Comparison: Fetching objects in sequence (dependent)

In this example, one object is loaded, then another object is loaded based on the first one.

  • With GraphQL-Batch, .then { ... } is used to join dependent code blocks:

    ruby
    Loaders::Record.load(1).then do |record|
      Loaders::OtherRecord.load(record.other_record_id)
    end
    

    That call returns a Promise, which is stored by GraphQL-Ruby, and finally .synced.

  • With GraphQL-Dataloader, .load(...) returns the requested object (after a potential Fiber pause), so no other method calls are necessary:

    ruby
    record = dataloader.with(Sources::Record).load(1)
    dataloader.with(Sources::OtherRecord).load(record.other_record_id)
    

Comparison: Fetching objects concurrently (independent)

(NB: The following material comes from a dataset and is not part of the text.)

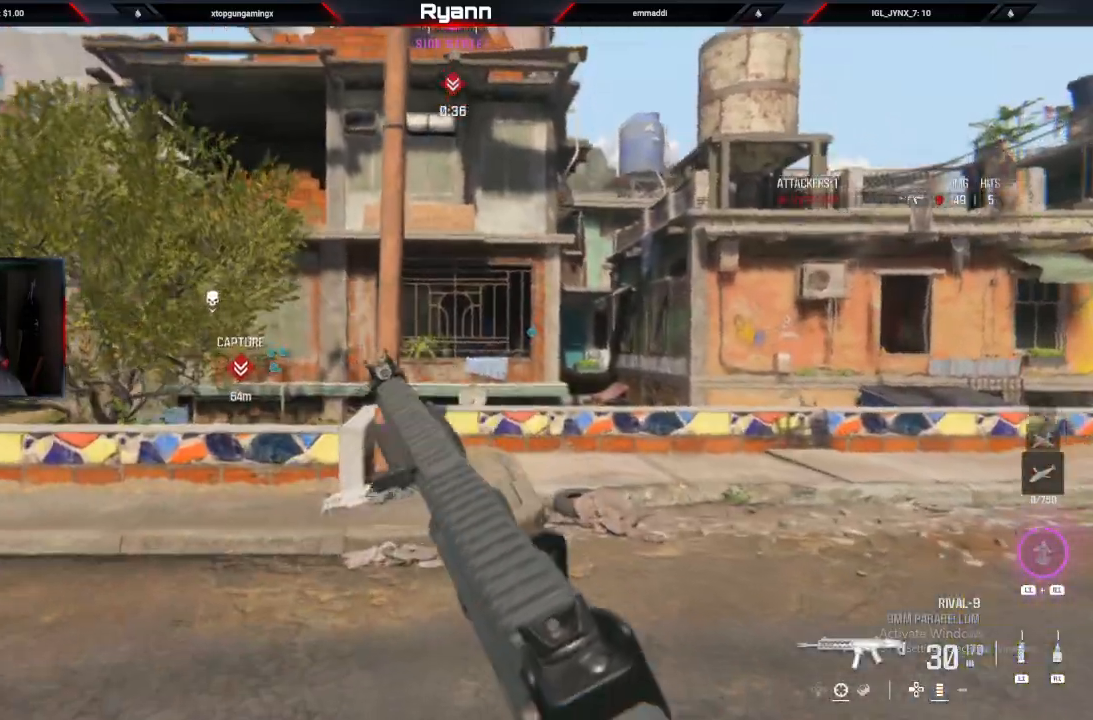
{"dt_ms": 500, "buttons": ["L3"], "left_stick": "up-left", "right_stick": "down-left", "events": [[17, "left_stick", "up"], [67, "right_stick", "down-left"], [267, "right_stick", "center"], [283, "L3", "down"], [283, "left_stick", "up-left"], [483, "right_stick", "down-left"]]}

Sometimes, you need multiple independent records to perform a calculation. Each record is loaded, then they're combined in some bit of work.

  • With GraphQL-Batch, Promise.all(...) is used to to wait for several pending loads:

    ruby
    promise_1 = Loaders::Record.load(1)
    promise_2 = Loaders::OtherRecord.load(2)
    Promise.all([promise_1, promise_2]).then do |record, other_record|
      do_something(record, other_record)
    end
    

    If the objects are loaded from the same loader, then .load_many also works:

    ruby
    Loaders::Record.load_many([1, 2]).then do |record, other_record|
      do_something(record, other_record)
    end
    
  • With GraphQL::Dataloader, each request is registered with .request(...) (which never pauses the Fiber), then data is loaded with .load (which will pause the Fiber as needed):

    ruby
    # first, make some requests
    request_1 = dataloader.with(Sources::Record).request(1)
    request_2 = dataloader.with(Sources::OtherRecord).request(2)
    # then, load the objects and do something
    record = request_1.load
    other_record = request_2.load
    do_something(record, other_record)
    

    If the objects come from the same Source, then .load_all will return the objects directly:

    ruby
    record, other_record = dataloader.with(Sources::Record).load_all([1, 2])
    do_something(record, other_record)